## 作業目標
以下のワイン事典紹介ページについて、「(2009.10.14)」から下って「三省堂のHP『Words Wide Web(ワーズワイドウェブ)』の『フランスAOCワイン事典』のページはこちら。」までの範囲を、一字も変えずに書き出せ。

## 原文
========

リブロ・トリニティ – 12 - 『フランスAOCワイン事典』須藤海芳子 著

(2009.10.14)
~著者+編集者+書店スタッフ、著者+書店販売員+読者……3人が一体となり、力を合わせて完成した本を紹介するコーナーが「リブロ・トリニティ」です~

須藤海芳子著

『フランスAOCワイン事典』

須藤海芳子著
『フランスAOCワイン事典』


三省堂のHP『Words Wide Web(ワーズワイドウェブ)』の『フランスAOCワイン事典』のページはこちら。

■ 著者より

須藤海芳子(すどう・みほこ)

1968年東京生まれ。

========

## 提供記録
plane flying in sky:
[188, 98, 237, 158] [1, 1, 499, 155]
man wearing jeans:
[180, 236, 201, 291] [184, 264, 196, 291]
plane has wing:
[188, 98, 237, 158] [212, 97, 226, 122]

========

## 課題の解答
(2009.10.14)
~著者+編集者+書店スタッフ、著者+書店販売員+読者……3人が一体となり、力を合わせて完成した本を紹介するコーナーが「リブロ・トリニティ」です~

須藤海芳子著

『フランスAOCワイン事典』

須藤海芳子著
『フランスAOCワイン事典』


三省堂のHP『Words Wide Web(ワーズワイドウェブ)』の『フランスAOCワイン事典』のページはこちら。